> **Data supplied**
· · · ·

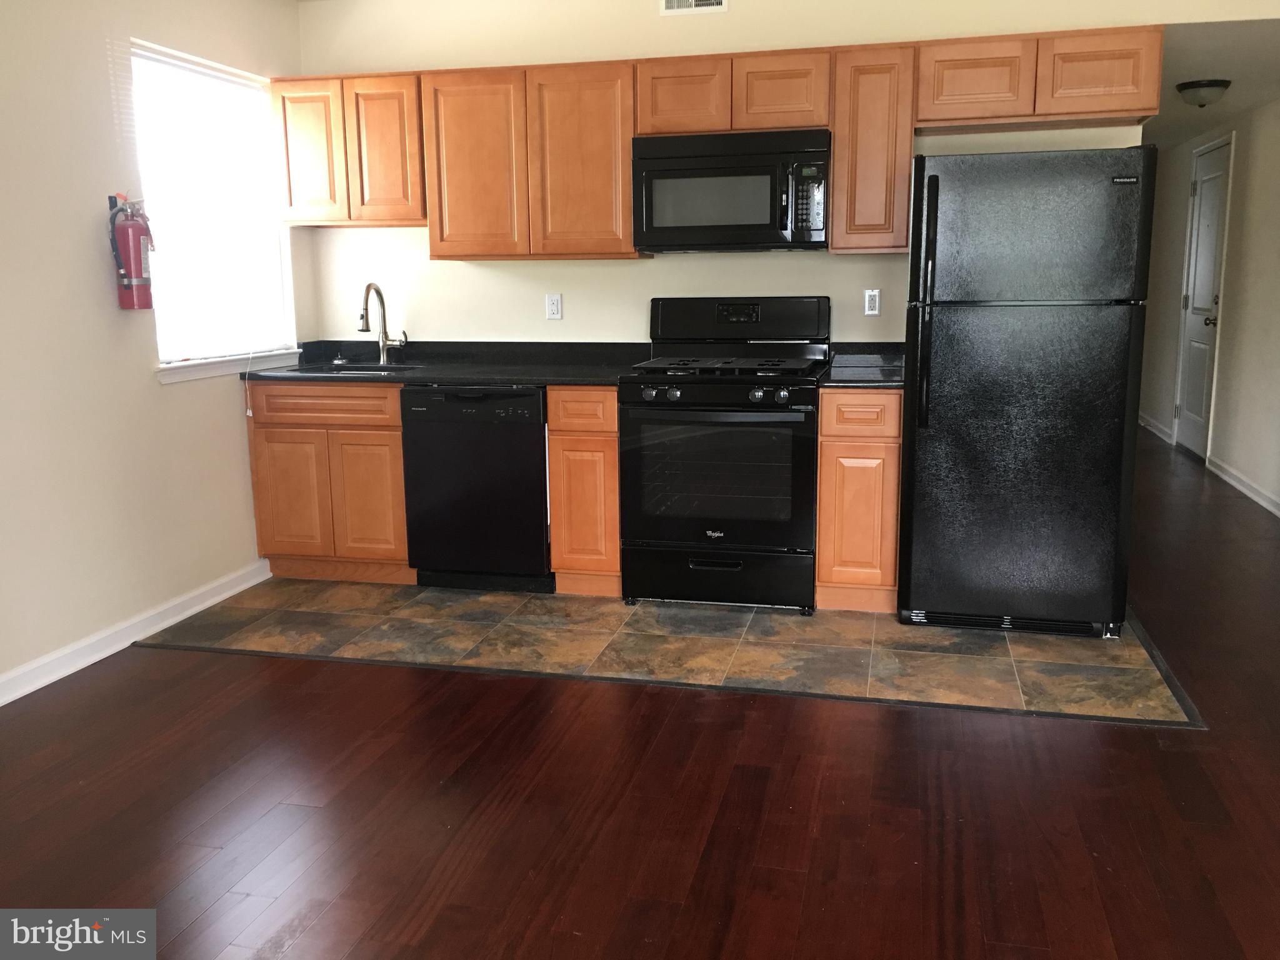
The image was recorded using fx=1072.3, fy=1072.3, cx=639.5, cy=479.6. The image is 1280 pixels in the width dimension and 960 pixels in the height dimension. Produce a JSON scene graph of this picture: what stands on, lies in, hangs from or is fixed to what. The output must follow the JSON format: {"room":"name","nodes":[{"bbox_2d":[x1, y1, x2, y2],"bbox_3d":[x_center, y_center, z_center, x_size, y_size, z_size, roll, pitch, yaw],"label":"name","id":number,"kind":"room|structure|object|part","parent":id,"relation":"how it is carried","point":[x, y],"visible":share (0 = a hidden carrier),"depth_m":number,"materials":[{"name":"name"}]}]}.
{"room":"kitchen","nodes":[
{"label":"kitchen","id":0,"kind":"room"},
{"bbox_2d":[0,0,316,700],"bbox_3d":[-2.273,-0.400,2.372,0.147,2.534,5.783,2,11,13],"label":"left wall","id":1,"kind":"structure","parent":0,"point":[102,283],"depth_m":3.68,"materials":[{"name":"paint"}]},
{"bbox_2d":[106,191,155,309],"bbox_3d":[-1.798,-0.806,3.792,0.148,0.412,0.175,2,11,13],"label":"fire extinguisher","id":2,"kind":"object","parent":1,"relation":"attached to","point":[136,272],"visible":0.99,"depth_m":3.76,"materials":[{"name":"red metal"}]},
{"bbox_2d":[0,559,273,706],"bbox_3d":[-2.180,0.805,2.546,0.017,0.092,4.786,2,11,13],"label":"baseboard","id":3,"kind":"structure","parent":1,"relation":"attached to","point":[237,590],"depth_m":3.84,"materials":[{"name":"white paint"}]},
{"bbox_2d":[127,40,300,378],"bbox_3d":[-1.754,-1.068,4.373,0.129,1.217,0.997,2,11,13],"label":"window","id":4,"kind":"structure","parent":1,"relation":"in","point":[260,125],"depth_m":4.40,"materials":[{"name":"white"}]},
{"bbox_2d":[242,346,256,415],"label":"blind cord","id":5,"kind":"object","parent":4,"relation":"hanging from","point":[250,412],"visible":0.95,"depth_m":4.60,"materials":[{"name":"white plastic"}]},
{"bbox_2d":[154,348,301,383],"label":"window sill","id":6,"kind":"structure","parent":1,"relation":"attached to","point":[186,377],"depth_m":4.38,"materials":[{"name":"white paint"}]},
{"bbox_2d":[0,431,1279,959],"bbox_3d":[1.307,0.475,4.616,5.991,0.101,12.364,2,11,13],"label":"wood floor","id":7,"kind":"structure","parent":0,"point":[1138,740],"depth_m":2.63,"materials":[{"name":"brown wood"}]},
{"bbox_2d":[144,576,1190,725],"bbox_3d":[0.048,0.479,4.413,3.700,0.007,1.839,2,11,13],"label":"tile floor","id":8,"kind":"structure","parent":0,"point":[489,600],"depth_m":3.84,"materials":[{"name":"tile"}]},
{"bbox_2d":[244,378,411,583],"bbox_3d":[-1.262,-0.034,4.812,0.734,0.868,0.622,2,11,13],"label":"base cabinet","id":9,"kind":"object","parent":8,"relation":"on","point":[395,425],"visible":0.69,"depth_m":4.51,"materials":[{"name":"brown wood"}]},
{"bbox_3d":[-1.488,0.082,4.557,0.298,0.546,0.065,2,11,13],"label":"cabinet door","id":10,"kind":"part","parent":9,"relation":"part of","materials":[{"name":"brown wood"}]},
{"bbox_3d":[-1.302,-0.320,4.453,0.560,0.135,0.055,2,11,13],"label":"drawer","id":11,"kind":"part","parent":9,"relation":"part of","materials":[{"name":"brown wood"}]},
{"bbox_3d":[-1.138,0.091,4.498,0.270,0.542,0.083,2,11,13],"label":"cabinet door","id":12,"kind":"part","parent":9,"relation":"part of","materials":[{"name":"brown wood"}]},
{"bbox_2d":[240,339,646,386],"bbox_3d":[-0.839,-0.521,4.673,1.850,0.138,0.741,2,11,13],"label":"countertop","id":13,"kind":"structure","parent":9,"relation":"on","point":[417,377],"depth_m":4.75,"materials":[{"name":"black stone"}]},
{"bbox_2d":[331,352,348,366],"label":"sink stopper","id":14,"kind":"object","parent":13,"relation":"on","point":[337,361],"visible":0.99,"depth_m":4.92,"materials":[{"name":"silver metal"}]},
{"bbox_2d":[290,361,426,374],"bbox_3d":[-1.225,-0.395,4.741,0.639,0.181,0.442,2,11,13],"label":"sink","id":15,"kind":"object","parent":13,"relation":"in","point":[361,369],"visible":0.21,"depth_m":4.86,"materials":[{"name":"silver metal"}]},
{"bbox_2d":[358,281,406,365],"bbox_3d":[-1.161,-0.703,4.818,0.136,0.374,0.235,2,11,13],"label":"faucet","id":16,"kind":"object","parent":13,"relation":"on","point":[385,353],"visible":1,"depth_m":4.90,"materials":[{"name":"silver metal"}]},
{"bbox_2d":[400,383,553,590],"bbox_3d":[-0.605,-0.003,4.638,0.607,0.861,0.625,2,11,13],"label":"dishwasher","id":17,"kind":"object","parent":8,"relation":"on","point":[539,407],"visible":0.82,"depth_m":4.35,"materials":[{"name":"black"}]},
{"bbox_2d":[546,386,620,596],"bbox_3d":[-0.156,0.003,4.559,0.302,0.864,0.622,2,11,13],"label":"base cabinet","id":18,"kind":"object","parent":8,"relation":"on","point":[613,460],"visible":0.7,"depth_m":4.26,"materials":[{"name":"brown wood"}]},
{"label":"drawer","id":19,"kind":"part","parent":18,"relation":"part of","materials":[{"name":"wood"}]},
{"bbox_2d":[616,297,825,613],"bbox_3d":[0.354,-0.128,4.344,0.754,1.194,0.732,2,11,13],"label":"gas stove","id":20,"kind":"object","parent":8,"relation":"on","point":[695,380],"visible":0.98,"depth_m":4.10,"materials":[{"name":"black metal"}]},
{"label":"knob","id":21,"kind":"part","parent":20,"relation":"part of","materials":[{"name":"metal"}]},
{"bbox_3d":[0.267,-0.312,3.992,0.657,0.067,0.090,2,11,13],"label":"control knobs","id":22,"kind":"part","parent":20,"relation":"part of","materials":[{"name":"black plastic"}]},
{"bbox_3d":[0.276,0.373,4.159,0.764,0.211,0.089,2,11,13],"label":"storage drawer","id":23,"kind":"part","parent":20,"relation":"part of","materials":[{"name":"black metal"}]},
{"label":"oven door","id":24,"kind":"part","parent":20,"relation":"part of","materials":[{"name":"black glass"}]},
{"bbox_3d":[0.347,-0.459,4.320,0.677,0.045,0.578,2,11,13],"label":"burner grates","id":25,"kind":"part","parent":20,"relation":"part of","materials":[{"name":"black metal"}]},
{"bbox_3d":[0.406,-0.677,4.526,0.827,0.206,0.174,2,11,13],"label":"backguard","id":26,"kind":"part","parent":20,"relation":"part of","materials":[{"name":"black metal"}]},
{"bbox_2d":[816,388,904,613],"bbox_3d":[0.894,0.038,4.318,0.323,0.868,0.632,2,11,13],"label":"base cabinet","id":27,"kind":"object","parent":8,"relation":"on","point":[822,557],"visible":0.81,"depth_m":4.02,"materials":[{"name":"brown wood"}]},
{"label":"drawer","id":28,"kind":"part","parent":27,"relation":"part of","materials":[{"name":"brown wood"}]},
{"bbox_2d":[820,342,906,387],"bbox_3d":[0.950,-0.468,4.328,0.382,0.137,0.654,2,11,13],"label":"countertop","id":29,"kind":"structure","parent":27,"relation":"on","point":[839,380],"depth_m":4.44,"materials":[{"name":"black stone"}]},
{"bbox_2d":[896,145,1155,638],"bbox_3d":[1.398,-0.333,4.022,0.770,1.686,0.814,2,11,13],"label":"refrigerator","id":30,"kind":"object","parent":8,"relation":"on","point":[931,184],"visible":0.99,"depth_m":3.68,"materials":[{"name":"black metal"}]},
{"bbox_3d":[0.982,-0.596,3.700,0.058,0.800,0.103,2,11,13],"label":"refrigerator handles","id":31,"kind":"part","parent":30,"relation":"part of","materials":[{"name":"black plastic"}]},
{"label":"freezer door","id":32,"kind":"part","parent":30,"relation":"part of","materials":[{"name":"metal"}]},
{"bbox_2d":[298,0,1271,353],"bbox_3d":[0.523,-0.886,4.650,4.229,2.515,0.131,2,11,13],"label":"back wall","id":33,"kind":"structure","parent":0,"point":[624,275],"depth_m":4.64,"materials":[{"name":"paint"}]},
{"bbox_2d":[271,70,424,226],"bbox_3d":[-1.222,-1.438,4.718,0.698,0.626,0.320,2,11,13],"label":"upper cabinet","id":34,"kind":"object","parent":33,"relation":"attached to","point":[308,197],"visible":0.81,"depth_m":4.56,"materials":[{"name":"brown wood"}]},
{"bbox_3d":[-1.439,-1.416,4.670,0.304,0.589,0.120,2,11,13],"label":"cabinet door","id":35,"kind":"part","parent":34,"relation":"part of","materials":[{"name":"brown wood"}]},
{"bbox_3d":[-1.102,-1.400,4.627,0.309,0.615,0.186,2,11,13],"label":"upper cabinet door","id":36,"kind":"part","parent":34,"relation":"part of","materials":[{"name":"brown wood"}]},
{"bbox_2d":[421,59,641,260],"bbox_3d":[-0.430,-1.339,4.561,0.901,0.769,0.321,2,11,13],"label":"upper cabinet","id":37,"kind":"object","parent":33,"relation":"attached to","point":[602,122],"visible":0.95,"depth_m":4.40,"materials":[{"name":"brown wood"}]},
{"bbox_3d":[-0.702,-1.310,4.537,0.390,0.754,0.161,2,11,13],"label":"cabinet door","id":38,"kind":"part","parent":37,"relation":"part of","materials":[{"name":"brown wood"}]},
{"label":"cabinet door","id":39,"kind":"part","parent":37,"relation":"part of","materials":[{"name":"brown wood"}]},
{"bbox_2d":[545,293,562,319],"bbox_3d":[-0.384,-0.778,4.798,0.070,0.114,0.009,2,11,13],"label":"wall outlet","id":40,"kind":"object","parent":33,"relation":"attached to","point":[552,307],"visible":0.98,"depth_m":4.80,"materials":[{"name":"white plastic"}]},
{"bbox_2d":[659,0,728,13],"bbox_3d":[0.223,-2.003,4.407,0.280,0.155,0.011,2,11,13],"label":"air vent","id":41,"kind":"object","parent":33,"relation":"attached to","point":[692,1],"visible":0.97,"depth_m":4.42,"materials":[{"name":"white metal"}]},
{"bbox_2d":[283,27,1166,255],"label":"upper cabinets","id":42,"kind":"object","parent":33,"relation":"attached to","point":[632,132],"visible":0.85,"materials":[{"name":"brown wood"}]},
{"bbox_2d":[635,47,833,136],"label":"upper cabinet","id":43,"kind":"object","parent":33,"relation":"attached to","point":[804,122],"visible":0.87,"depth_m":4.16,"materials":[{"name":"brown wood"}]},
{"bbox_3d":[0.166,-1.526,4.324,0.330,0.296,0.224,2,11,13],"label":"cabinet door","id":44,"kind":"part","parent":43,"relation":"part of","materials":[{"name":"brown wood"}]},
{"bbox_2d":[631,128,830,252],"bbox_3d":[0.380,-1.150,4.313,0.767,0.444,0.448,2,11,13],"label":"microwave","id":45,"kind":"object","parent":43,"relation":"attached to","point":[719,167],"visible":0.99,"depth_m":4.14,"materials":[{"name":"black metal"}]},
{"bbox_3d":[0.551,-1.516,4.235,0.330,0.285,0.211,2,11,13],"label":"cabinet door","id":46,"kind":"part","parent":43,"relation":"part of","materials":[{"name":"brown wood"}]},
{"bbox_2d":[863,288,880,315],"bbox_3d":[0.979,-0.750,4.520,0.069,0.114,0.009,2,11,13],"label":"wall outlet","id":47,"kind":"object","parent":33,"relation":"attached to","point":[873,299],"visible":0.98,"depth_m":4.52,"materials":[{"name":"white plastic"}]},
{"bbox_2d":[828,42,916,253],"bbox_3d":[0.915,-1.289,4.231,0.299,0.770,0.329,2,11,13],"label":"upper cabinet","id":48,"kind":"object","parent":33,"relation":"attached to","point":[880,179],"visible":0.93,"depth_m":4.08,"materials":[{"name":"brown wood"}]},
{"bbox_2d":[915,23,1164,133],"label":"upper cabinet","id":49,"kind":"object","parent":33,"relation":"attached to","point":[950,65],"visible":0.94,"depth_m":3.93,"materials":[{"name":"brown wood"}]},
{"bbox_3d":[1.254,-1.486,4.022,0.375,0.296,0.173,2,11,13],"label":"cabinet door","id":50,"kind":"part","parent":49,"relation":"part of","materials":[{"name":"brown wood"}]},
{"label":"cabinet door","id":51,"kind":"part","parent":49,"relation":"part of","materials":[{"name":"brown wood"}]},
{"bbox_2d":[1138,96,1279,515],"bbox_3d":[3.504,-1.061,5.809,0.139,2.420,8.070,2,11,13],"label":"hallway wall","id":52,"kind":"structure","parent":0,"point":[1170,359],"depth_m":6.55,"materials":[{"name":"beige paint"}]},
{"bbox_2d":[1138,411,1174,443],"bbox_3d":[4.284,-0.501,9.066,0.018,0.096,1.923,2,11,13],"label":"baseboard","id":53,"kind":"structure","parent":52,"relation":"attached to","point":[1151,429],"depth_m":8.67,"materials":[{"name":"white paint"}]},
{"bbox_2d":[1175,136,1232,459],"bbox_3d":[3.957,-1.235,7.582,0.122,2.104,0.817,2,11,13],"label":"door","id":54,"kind":"structure","parent":52,"relation":"in","point":[1209,286],"depth_m":7.56,"materials":[{"name":"white paint"}]},
{"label":"doorknob","id":55,"kind":"part","parent":54,"relation":"part of","materials":[{"name":"metal"}]},
{"bbox_2d":[1206,455,1279,515],"bbox_3d":[3.203,0.330,4.759,0.019,0.090,4.952,2,11,13],"label":"baseboard","id":56,"kind":"structure","parent":52,"relation":"attached to","point":[1241,487],"depth_m":6.32,"materials":[{"name":"white paint"}]},
{"bbox_2d":[1145,16,1279,148],"bbox_3d":[2.943,-2.297,6.642,2.198,0.110,5.589,2,11,13],"label":"hallway ceiling","id":57,"kind":"structure","parent":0,"point":[1196,71],"depth_m":5.17,"materials":[{"name":"white paint"}]},
{"bbox_2d":[1175,78,1231,107],"bbox_3d":[2.870,-1.959,5.473,0.247,0.124,0.251,2,11,13],"label":"ceiling light","id":58,"kind":"object","parent":57,"relation":"attached to","point":[1194,87],"visible":0.99,"depth_m":5.40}
]}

· · · ·

> **Exercise aim**
Copy each line holding "ceiling" from the material above.

> **Solution below**
{"bbox_2d":[1145,16,1279,148],"bbox_3d":[2.943,-2.297,6.642,2.198,0.110,5.589,2,11,13],"label":"hallway ceiling","id":57,"kind":"structure","parent":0,"point":[1196,71],"depth_m":5.17,"materials":[{"name":"white paint"}]},
{"bbox_2d":[1175,78,1231,107],"bbox_3d":[2.870,-1.959,5.473,0.247,0.124,0.251,2,11,13],"label":"ceiling light","id":58,"kind":"object","parent":57,"relation":"attached to","point":[1194,87],"visible":0.99,"depth_m":5.40}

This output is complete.